Marigold smiled. “Mrs. Lister has already taken her morning tea, has read the leaves and is now settling down with Mrs. Porter’s novel The Hungarian Brothers. They are most dashing, so she tells me.”
Alice sighed, not over her mother’s choice of reading matter, but because she knew that all her plans for the day would now be canceled. Since becoming a lady of leisure, Mrs. Lister considered herself too delicate to go out in the cold winter air, a ridiculous affectation, Alice thought, for a woman who was as tough as Yorkshire grit. Still, she supposed that her mother had earned the right to be a little lazy if she chose. It was merely a shame that her own plans had to suffer as a result, for now she would not be able to go out to the shops or the spa and gain a little fresh air and company, since her chaperone was supposedly indisposed.
Looking at the swirling snowflakes that were sweeping past the window on a stiff breeze, she thought it unlikely that there would be much company in the village, anyway. Miles Vickery, for instance, would be unlikely to come over the hills from Drum in such inclement weather, especially as it was the second day of the sale of Drum Castle and its contents.
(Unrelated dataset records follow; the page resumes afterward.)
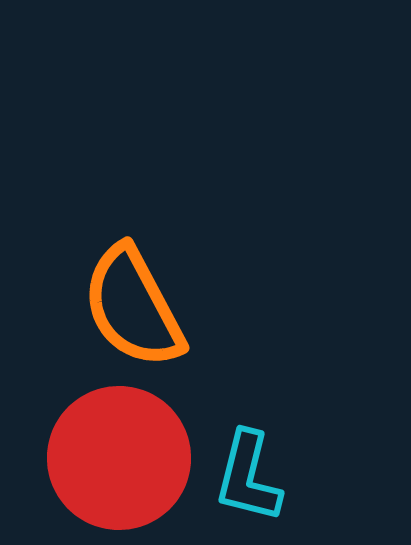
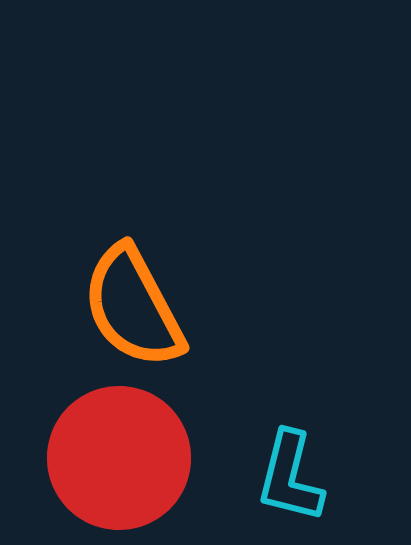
cyan L-shape: moved 42 px right
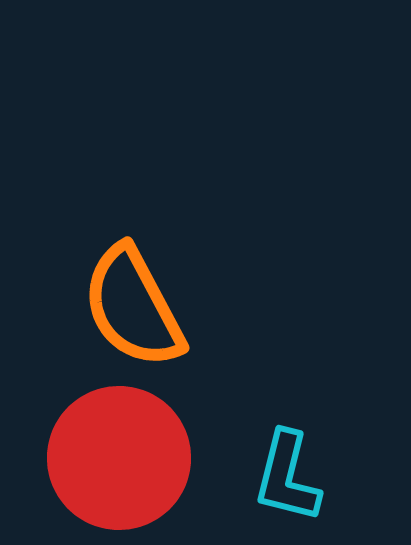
cyan L-shape: moved 3 px left
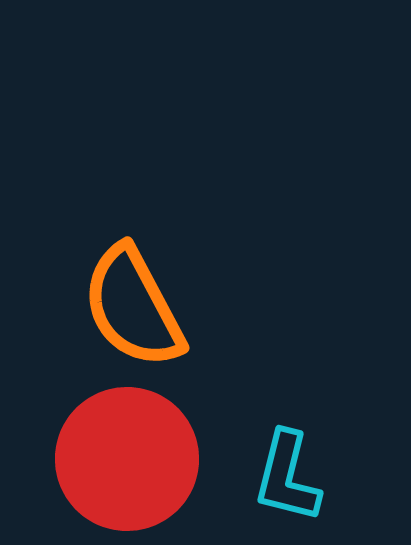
red circle: moved 8 px right, 1 px down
She knew that Lowell was hoping to purchase some of the farm machinery and would no doubt take pleasure in the financial ruin of a man he so richly detested.
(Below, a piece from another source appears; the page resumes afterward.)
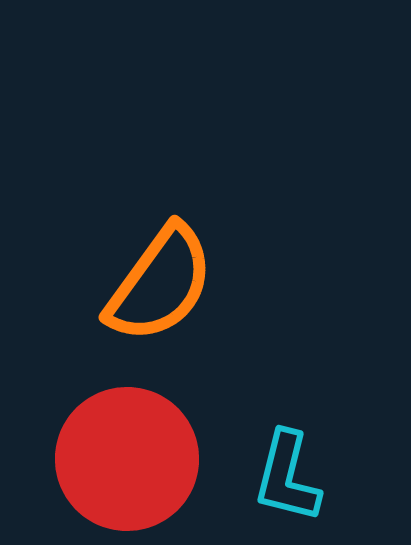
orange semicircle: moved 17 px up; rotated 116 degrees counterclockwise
Alice put her teacup down slowly as she thought about Miles. By her calculations it was all of a minute since she had last thought about him. Their kiss was the last thing she had thought about before she had fallen asleep the previous night. He had stalked her dreams. She had woken that morning soft and warm and entangled in her blankets as though in a lover’s embrace, and Miles was the first thing she had thought about. She seemed utterly powerless to think of anything else.
After her agreement to their formal betrothal she had tried to be sensible and keep Miles at arm’s length. It had not been difficult. All she had had to do was remind herself of his ruthless coercion, and she had felt angry and used and belittled. But then she had accompanied Lizzie and her mother to Drum Castle for the sale. She had seen the full extent of Miles’s penury, she had witnessed the humiliation he was facing, she had met his younger brother and had seen Lady Vickery’s and Celia’s outward stoicism and glimpsed their inward despair. She had not expected to like Miles’s family, and it had somehow made things much harder for her that she did. Celia had told her about the loss of the Vickery estates and, when her mother’s back was turned, she had whispered how the late Bishop Vickery had been a terrible spendthrift who had burdened Miles with appalling debt. Alice had understood then why Miles had needed to marry an heiress and why he had pursued her with such single-minded intent. It did not excuse his blackmail of her. It could not, but she was beginning to understand Miles’s cold outward shell and the reason she felt this strange affinity with him. Like her, Miles had learned early on that life was not fair. She had worked for a living and had struggled and toiled simply to survive. Miles had been burdened with a responsibility that was not his own.